記事は、乗客乗員合わせて147人の南極クルーズ船「ホンディウス号」において、一般に致死率が40%に達するといわれるハンタウイルスの亜種「アンデスウイルス」の集団感染が発生し、すでに3人が死亡、少なくとも7人が感染していると紹介した。
そして、アンデスウイルスについてネズミの排泄物が一般的な感染経路であるという指摘に対し、世界保健機関(WHO)が船内にネズミは存在しないと断言したことから、島での野生動物接触という可能性と同時に、ヒトからヒトへ感染している可能性も高まったと指摘。WHOの流行病・パンデミック防範・予防部門主任であるマリア・ファン・ケルコーフェ博士が船内での密接接触による感染の可能性を認めており、感染源が乗船前の場所である可能性も含め、事態がより重大な局面へ移行したとの認識を示したことを紹介した。
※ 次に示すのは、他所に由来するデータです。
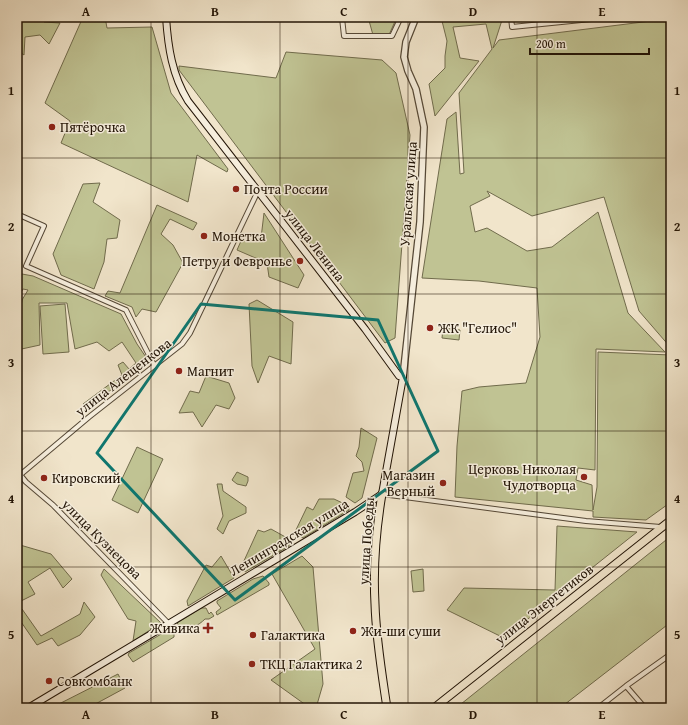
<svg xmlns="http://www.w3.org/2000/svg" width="688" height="725" font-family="'Gentium Book Plus',serif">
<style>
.green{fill:#c0c393;stroke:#706b4c}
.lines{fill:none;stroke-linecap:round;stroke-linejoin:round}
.minor-casing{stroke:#554836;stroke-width:6}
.tertiary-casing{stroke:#554836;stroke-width:8}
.secondary-casing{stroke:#211305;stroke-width:8}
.primary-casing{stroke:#211305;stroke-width:9}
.minor{stroke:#f6eedd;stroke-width:4}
.tertiary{stroke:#f6eedd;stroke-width:5.5}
.secondary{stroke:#f6eedd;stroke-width:6}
.primary{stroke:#f1e5cb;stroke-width:7}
.marked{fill:none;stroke:#0f766e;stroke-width:3;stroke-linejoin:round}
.grid{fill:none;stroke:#211305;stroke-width:1;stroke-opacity:0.55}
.poi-dot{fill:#8f2418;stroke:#f6eedd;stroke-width:1.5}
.labels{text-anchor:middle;stroke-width:3;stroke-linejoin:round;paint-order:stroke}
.poi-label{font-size:14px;fill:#211305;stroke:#f6eedd;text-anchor:start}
.street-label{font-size:14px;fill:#211305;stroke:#f6eedd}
.neatline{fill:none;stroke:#211305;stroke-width:1.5}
.grid-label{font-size:13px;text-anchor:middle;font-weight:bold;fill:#211305}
</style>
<rect width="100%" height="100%" fill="#f1e5cb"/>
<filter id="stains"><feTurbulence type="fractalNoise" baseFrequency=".005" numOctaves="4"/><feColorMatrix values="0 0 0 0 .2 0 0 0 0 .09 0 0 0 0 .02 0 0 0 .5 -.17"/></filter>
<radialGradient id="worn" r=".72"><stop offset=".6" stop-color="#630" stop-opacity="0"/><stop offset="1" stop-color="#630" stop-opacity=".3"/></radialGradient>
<path class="green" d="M17 17H44V22L60 23 49 44 40 35 25 37 24 55 17 50Z
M83 17H105L107 28 152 27 171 93 228 169 227 172 197 155 188 202 61 143 70 121 45 103Z
M368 17H397L388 37 373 35Z
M441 17H503L493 48 499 40 667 19 671 27V348L639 311 604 197 532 216 487 191 490 196 470 206 475 232 487 228 527 251 552 247 598 212 628 313 665 352 596 349 595 470 578 468 576 480 592 485 593 510 597 487 598 352 671 355V502L646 520 593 517V511L455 497 457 446 462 391 479 387 526 383 540 337 537 288 479 281 422 278 447 119 456 112 460 174 464 173 459 93 492 49 486 24 453 27 460 58 479 61 435 116 429 84 445 68V56L447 41Z
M286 52 382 60 396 73 410 135 395 338 385 343 179 70V66L276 78Z
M100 183 93 202 120 220 117 238 107 239 104 262 94 289 61 275 53 254 83 184Z
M157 205 197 223 193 230 170 219 161 234 173 245 183 263 156 312 142 309 136 317 132 307 105 296 108 291 120 293Z
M264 213 304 275 298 288 269 277 267 263 237 250 241 241 251 240 261 238Z
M17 271 22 274 33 276 121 314 137 344 150 363 148 362 87 408 83 404 122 375 118 365 123 362 129 369 136 363 122 342 109 351 97 342 75 349 67 303H39L40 345 17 350V332L22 300 28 290 23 289 17 299Z
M257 300 293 322 291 364 269 356 258 383 252 366 249 304Z
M65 304 69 352 43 354 40 306Z
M443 328 460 330 459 340 442 338Z
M206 376 229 383 235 398 229 409 216 405 202 427 193 412 179 413 190 391 199 393Z
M361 428 377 438 362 498 355 503 346 497 353 473 364 471 362 462 356 456 359 447Z
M137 447 163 459 138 513 112 500Z
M237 472 248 477V481L246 486 237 484 232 480Z
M217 484H222L223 491 246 507V513L229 521 223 534 217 529 223 516Z
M319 499H334L349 506V510L303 538 295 532 307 507 313 510Z
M557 526 637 532 504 638 447 610 464 588 555 590Z
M271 529 289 539V546L245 572 243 563 258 530 264 532Z
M671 536V622L560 708H456Z
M20 545 51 554 72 579 63 588 50 568 28 582 35 594 17 603V547Z
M221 556 234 578 188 606 187 601 206 565 212 567Z
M302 556 313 567 323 684 316 708H310L271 680 315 649 272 574Z
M104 569 161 623 133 641 136 621 128 619 101 575Z
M423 569 424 591 413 592 411 571Z
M263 576 269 583V585L217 615 216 612 221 608 217 603V601L253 579Z
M84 602 95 617 80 635 58 646 52 638 37 645 17 616V612L22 609 41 636 80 614Z
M201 608H206L209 614 211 612 214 616 209 619H205C198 626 192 628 182 629L177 623Z
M168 630H171L174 633V637L133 662 128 655 129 653Z
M118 674 125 688 88 708 53 707Z"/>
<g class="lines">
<g class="minor-casing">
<path id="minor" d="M331 17 342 18 344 36H392L401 17
M511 17 512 27 611 17
M17 214 44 226 26 266 126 310 154 365
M17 471 26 482 53 505 169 624
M20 475 89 417 182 344 190 333 258 191
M382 494 586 521 661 527
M626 686 645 708
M598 708 626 686 671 654"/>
</g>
<g class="tertiary-casing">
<path id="tertiary" d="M403 377 420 222 424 127 416 89 408 71 404 57 406 42 416 17"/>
</g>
<g class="secondary-casing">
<path id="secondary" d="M28 708 355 512 382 494 403 377 399 376 365 329 188 101C172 75 168 47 166 17"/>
</g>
<g class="primary-casing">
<path id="primary" d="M382 494C376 530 373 568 375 604 376 639 382 674 387 708
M434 708 671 520"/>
</g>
<use href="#minor" class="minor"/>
<use href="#tertiary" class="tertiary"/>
<use href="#secondary" class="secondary"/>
<use href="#primary" class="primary"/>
</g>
<path class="marked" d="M201 304 378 320 438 451 235 600 97 453Z"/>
<path class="grid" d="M151 17V708M280 17V708M408 17V708M537 17V708M17 158H671M17 294H671M17 431H671M17 567H671"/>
<g class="poi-dot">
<circle cx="52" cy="127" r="4"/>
<circle cx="236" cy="189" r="4"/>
<circle cx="204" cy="236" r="4"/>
<circle cx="300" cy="261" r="4"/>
<circle cx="430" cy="328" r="4"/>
<circle cx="179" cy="371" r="4"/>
<circle cx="584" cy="477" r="4"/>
<circle cx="44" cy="478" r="4"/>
<circle cx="443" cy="483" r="4"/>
<path d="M206 622h4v4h4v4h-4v4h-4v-4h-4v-4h4z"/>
<circle cx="353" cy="631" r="4"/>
<circle cx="253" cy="635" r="4"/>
<circle cx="252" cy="664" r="4"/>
<circle cx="49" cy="681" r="4"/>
</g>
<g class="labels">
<g class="poi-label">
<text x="60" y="132">Пятёрочка</text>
<text x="244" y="194">Почта России</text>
<text x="212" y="241">Монетка</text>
<text x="292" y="266" text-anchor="end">Петру и Февронье</text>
<text x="438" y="333">ЖК "Гелиос"</text>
<text x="187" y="376">Магнит</text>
<text x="576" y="474" text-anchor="end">Церковь Николая<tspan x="576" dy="16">Чудотворца</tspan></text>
<text x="435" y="480" text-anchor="end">Магазин<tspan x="435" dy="16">Верный</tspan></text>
<text x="52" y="483">Кировский</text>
<text x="200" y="633" text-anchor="end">Живика</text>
<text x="361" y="636">Жи-ши суши</text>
<text x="261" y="640">Галактика</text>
<text x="260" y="669">ТКЦ Галактика 2</text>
<text x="57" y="686">Совкомбанк</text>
</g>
<g class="street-label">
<text transform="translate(408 194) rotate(-86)" y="5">Уральская улица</text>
<text transform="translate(315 245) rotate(52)" y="5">улица Ленина</text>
<text transform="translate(123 377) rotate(-38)" y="5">улица Алещенкова</text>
<text transform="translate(289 537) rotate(-31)" y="5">Ленинградская улица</text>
<text transform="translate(102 539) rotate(45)" y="5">улица Кузнецова</text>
<text transform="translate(366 541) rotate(-86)" y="5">улица Победы</text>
<text transform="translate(544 604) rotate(-38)" y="5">улица Энергетиков</text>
</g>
</g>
<rect width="688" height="725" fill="none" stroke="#f1e5cb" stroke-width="44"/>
<path d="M530 48v6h119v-6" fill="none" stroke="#211305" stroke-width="2"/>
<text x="536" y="48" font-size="12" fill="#211305" stroke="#f6eedd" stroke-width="3" paint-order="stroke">200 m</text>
<rect x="22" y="22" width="644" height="681" class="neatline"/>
<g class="grid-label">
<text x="86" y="16">A</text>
<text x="215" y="16">B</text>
<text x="344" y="16">C</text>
<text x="473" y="16">D</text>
<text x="602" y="16">E</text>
<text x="11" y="95">1</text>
<text x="677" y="95">1</text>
<text x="11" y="231">2</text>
<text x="677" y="231">2</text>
<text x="11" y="367">3</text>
<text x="677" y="367">3</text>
<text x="11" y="503">4</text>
<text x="677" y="503">4</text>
<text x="11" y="639">5</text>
<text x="677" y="639">5</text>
<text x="86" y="719">A</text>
<text x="215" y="719">B</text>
<text x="344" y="719">C</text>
<text x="473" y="719">D</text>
<text x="602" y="719">E</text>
</g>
<rect width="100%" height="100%" filter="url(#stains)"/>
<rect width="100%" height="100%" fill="url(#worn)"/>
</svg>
また、アルゼンチンで流行するアンデスウイルスがヒト伝いに感染する性質を持っていると紹介した上で、80の客室を備える閉鎖された船内環境がウイルス拡散において最悪の条件となっている点に言及。数週間に及ぶ潜伏期間を経て、逃げ場のない船に閉じ込められた約150人の間で感染が連鎖する恐れがあると伝えた。
記事は、3月20日にアルゼンチンのウシュアイアを出発した同船が、西アフリカの島国カーボベルデで入港を拒否され、現在は1600キロ離れたスペイン領カナリア諸島へ向かい乗客の検疫を実施する計画を検討していることを紹介。潜在的な感染源の特定と、手洗いやマスク着用といった厳格な予防策を講じることの重要性を指摘した。